And now, Alex, I’ll take “Useless Republican Tools Who Only Warned About Bush After It was Too Late to Do Anything.”
Oh, that’s McClellan too? How about that.
The Mysterious East
May 9, 2008
Spencer Ackerman takes in the baffling ways of the Iraqis, which so confound conservative analysts:
If an unaccountable band of politically-connected soldiers-of-fortune shot my mother as she was trying to flee from a traffic circle, and the State Department offered me $5,000 in order to make the incident go away, I would not only be angry, I would be exploring my options for revenge. You don’t have to be an Iraqi to understand this.
Matt Yglesias does his bit to help:
It’s really bizarre how, in the context of war, totally normal attributes of human behavior become transformed into into mysterious cultural quirks of the elusive Arab. I recall having read in the past that because Arabs are horrified of shame, it’s not a good idea to humiliate an innocent man by breaking down his door at night and handcuffing him in front of his wife and children before hauling him off to jail. Now it seems that Arabs are also so invested in honor that they don’t like it when mercenaries kill their relatives.
Of course, nobody could have anticipated that Iraqis would be upset about such things.
The Kneepad Brigade
May 1, 2008
If you really want to take your gag reflex out for a spin, try this sample of the way the pundits squealed five years ago when the Boy Emperor went flouncing across that aircraft carrier deck with a couple of socks jammed down his flight suit.
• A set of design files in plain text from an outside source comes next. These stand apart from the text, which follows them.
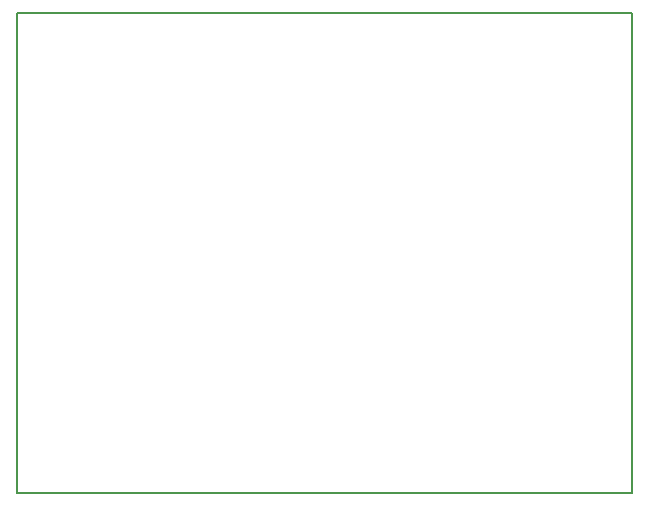
<source format=gm1>
G04 Layer_Color=16711935*
%FSAX23Y23*%
%MOIN*%
G70*
G01*
G75*
%ADD27C,0.008*%
D27*
X01000Y02600D02*
X03050D01*
Y01000D02*
Y02600D01*
X01000Y01000D02*
X03050D01*
X01000D02*
Y02600D01*
M02*

</source>
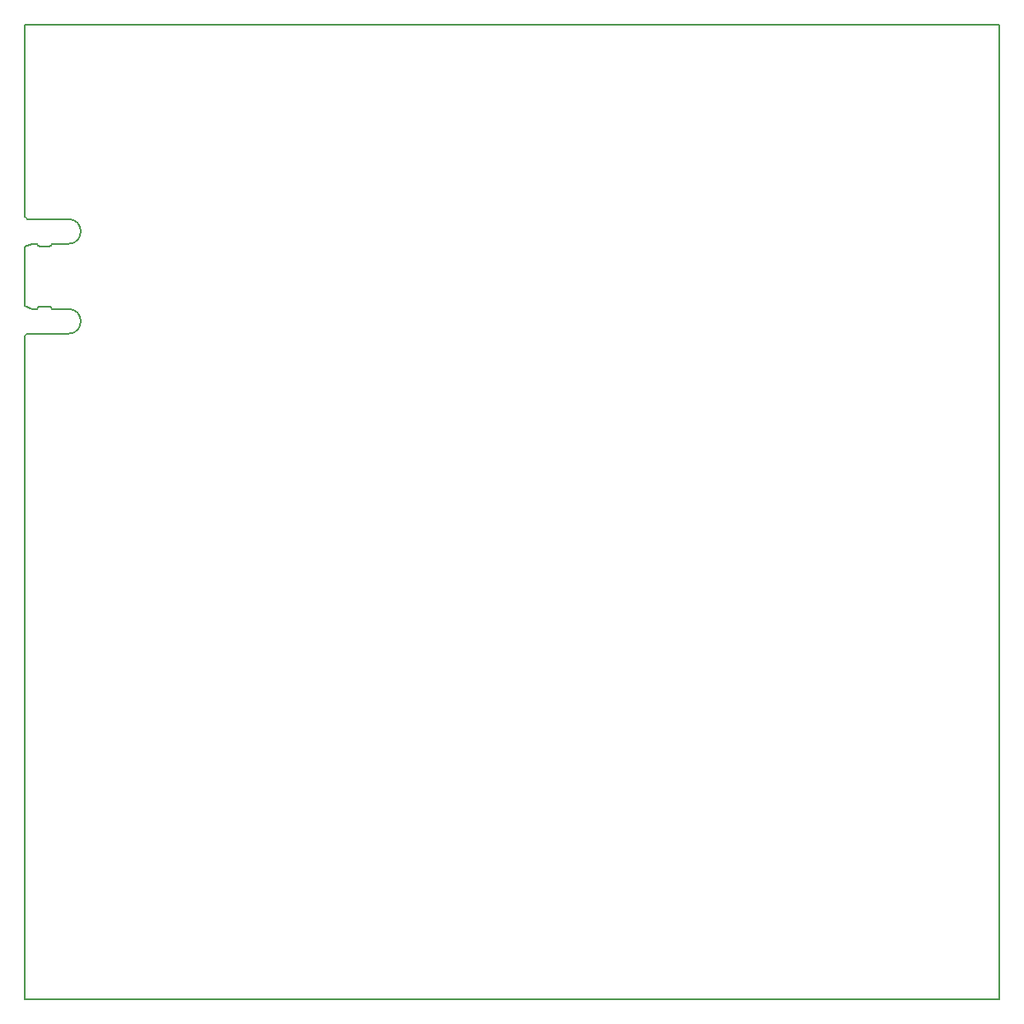
<source format=gbr>
G04 DipTrace 4.2.0.0*
G04 Board Outline.gbr*
%MOMM*%
G04 #@! TF.FileFunction,Profile*
G04 #@! TF.Part,Single*
%ADD12C,0.14*%
%FSLAX35Y35*%
G04*
G71*
G90*
G75*
G01*
G04 BoardOutline*
%LPD*%
X1000000Y1000000D2*
D12*
Y7811500D1*
G02X1020000Y7831500I19996J4D01*
G01*
X1445000D1*
G03X1445000Y8085500I0J127000D01*
G01*
X1275000D1*
G03X1250000Y8110500I-25003J-3D01*
G01*
X1150000D1*
G03X1125000Y8085500I3J-25003D01*
G01*
X1075000D1*
X1000000Y8115500D1*
Y8724500D1*
X1075000Y8754500D1*
X1125000D1*
G03X1150000Y8729500I25003J3D01*
G01*
X1250000D1*
G03X1275000Y8754500I-3J25003D01*
G01*
X1445000D1*
G03X1445000Y9008500I0J127000D01*
G01*
X1020000D1*
G02X1000000Y9028500I-4J19996D01*
G01*
Y11000000D1*
X11000000D1*
Y1000000D1*
X1000000D1*
M02*

</source>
Joke Line, Tweety Matthews, Drowsy Dave Broder — all our faves fell all over themselves in the rush to bow down before the greatness that was Incurious George. In particular, check out G. Gordon Liddy as he checks out . . . oh, you know:
After all, Al Gore had to go get some woman to tell him how to be a man. And here comes George Bush. You know, he’s in his flight suit, he’s striding across the deck, and he’s wearing his parachute harness, you know — and I’ve worn those because I parachute — and it makes the best of his manly characteristic. You go run those — run that stuff again of him walking across there with the parachute. He has just won every woman’s vote in the United States of America. You know, all those women who say size doesn’t count — they’re all liars. Check that out.
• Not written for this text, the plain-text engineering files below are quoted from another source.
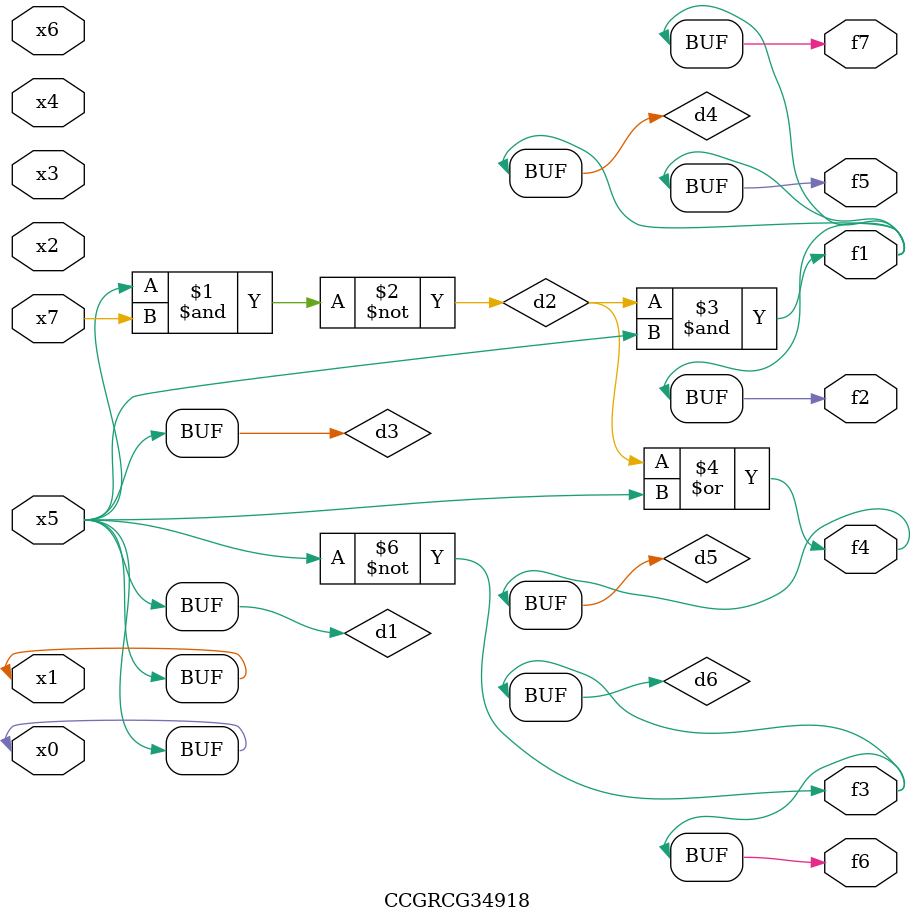
<source format=v>
module CCGRCG34918(
	input x0, x1, x2, x3, x4, x5, x6, x7,
	output f1, f2, f3, f4, f5, f6, f7
);

	wire d1, d2, d3, d4, d5, d6;

	buf (d1, x0, x5);
	nand (d2, x5, x7);
	buf (d3, x0, x1);
	and (d4, d2, d3);
	or (d5, d2, d3);
	nor (d6, d1, d3);
	assign f1 = d4;
	assign f2 = d4;
	assign f3 = d6;
	assign f4 = d5;
	assign f5 = d4;
	assign f6 = d6;
	assign f7 = d4;
endmodule

</source>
Having read Liddy’s autobiographical rodomontade Will back in college, I’ve always suspected there was, shall we say, a little too much emphasis on the he-man stuff, considering the rather glaring divide between the author’s image of himself and the rather pathetic career chronicled in the book’s pages. Almost like Liddy was, how to put it, overcompensating for something about himself. Let’s just say that when the leader of the Political Gang That Couldn’t Burglarize Straight started slobbering over Bush’s crotch on television, I wasn’t too surprised.
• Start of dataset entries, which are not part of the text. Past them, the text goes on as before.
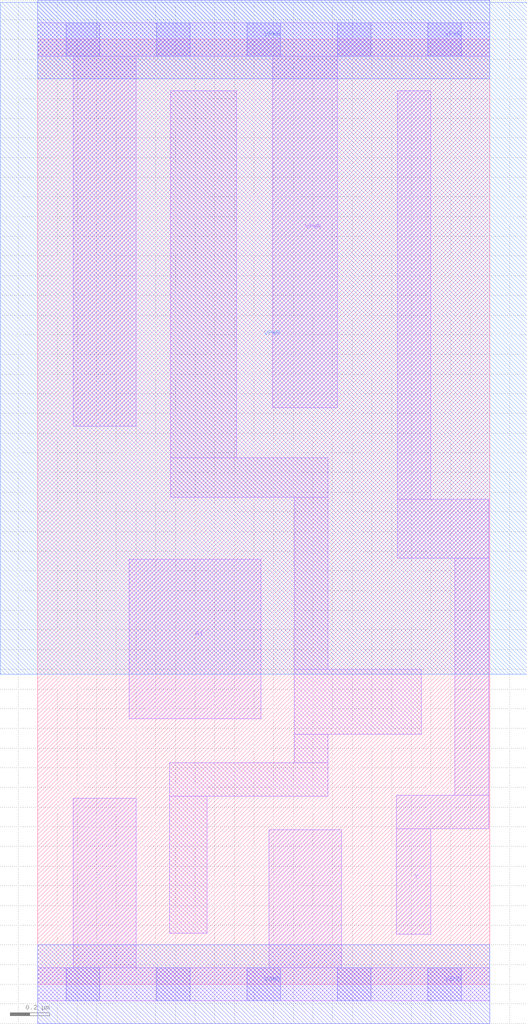
<source format=lef>
VERSION 5.7 ;
  NOWIREEXTENSIONATPIN ON ;
  DIVIDERCHAR "/" ;
  BUSBITCHARS "[]" ;
MACRO thesis_buff
  CLASS CORE ;
  FOREIGN thesis_buff ;
  ORIGIN 0.000 0.000 ;
  SIZE 2.300 BY 4.800 ;
  PIN A1
    DIRECTION INPUT ;
    USE SIGNAL ;
    ANTENNAGATEAREA 0.553500 ;
    PORT
      LAYER li1 ;
        RECT 0.465 1.350 1.135 2.160 ;
    END
  END A1
  PIN Y
    ANTENNADIFFAREA 1.512900 ;
    PORT
      LAYER li1 ;
        RECT 1.830 2.465 2.000 4.540 ;
        RECT 1.830 2.165 2.295 2.465 ;
        RECT 2.120 0.960 2.295 2.165 ;
        RECT 1.825 0.790 2.295 0.960 ;
        RECT 1.825 0.255 2.000 0.790 ;
    END
  END Y
  PIN VPWR
    USE POWER ;
    PORT
      LAYER nwell ;
        RECT -0.190 1.575 2.490 4.990 ;
      LAYER li1 ;
        RECT 0.000 4.715 2.300 4.885 ;
        RECT 0.180 2.835 0.500 4.715 ;
        RECT 1.195 2.930 1.525 4.715 ;
      LAYER mcon ;
        RECT 0.145 4.715 0.315 4.885 ;
        RECT 0.605 4.715 0.775 4.885 ;
        RECT 1.065 4.715 1.235 4.885 ;
        RECT 1.525 4.715 1.695 4.885 ;
        RECT 1.985 4.715 2.155 4.885 ;
      LAYER met1 ;
        RECT 0.000 4.600 2.300 5.000 ;
    END
  END VPWR
  PIN VGND
    USE GROUND ;
    PORT
      LAYER li1 ;
        RECT 0.180 0.085 0.500 0.945 ;
        RECT 1.175 0.085 1.545 0.785 ;
        RECT 0.000 -0.085 2.300 0.085 ;
      LAYER mcon ;
        RECT 0.145 -0.085 0.315 0.085 ;
        RECT 0.605 -0.085 0.775 0.085 ;
        RECT 1.065 -0.085 1.235 0.085 ;
        RECT 1.525 -0.085 1.695 0.085 ;
        RECT 1.985 -0.085 2.155 0.085 ;
      LAYER met1 ;
        RECT 0.000 -0.200 2.300 0.200 ;
    END
  END VGND
  OBS
      LAYER li1 ;
        RECT 0.675 2.675 1.010 4.540 ;
        RECT 0.675 2.475 1.475 2.675 ;
        RECT 1.305 1.600 1.475 2.475 ;
        RECT 1.305 1.270 1.950 1.600 ;
        RECT 1.305 1.125 1.475 1.270 ;
        RECT 0.670 0.955 1.475 1.125 ;
        RECT 0.670 0.260 0.860 0.955 ;
  END
END thesis_buff
END LIBRARY


</source>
Incidentally, despite what you have been hearing in some quarters, that “Mission Accomplished” banner was entirely appropriate. As students of The Bush Bust-Out know, the mission was never about service, security or stewardship. That grinning chimp knew he had the whole thing dicked, that the twin specters of Osama bin laden and Saddam Hussein were going to keep him in power until all the cash registers had been broken open, all the bank vaults had been looted, and all the goodies pocketed.
I don’t know what the Latin translation of “So Long, Suckers” would be, but that’s what should replace “E Pluribus Unum” on the national seal once Bush swaggers back to Texas for the last time.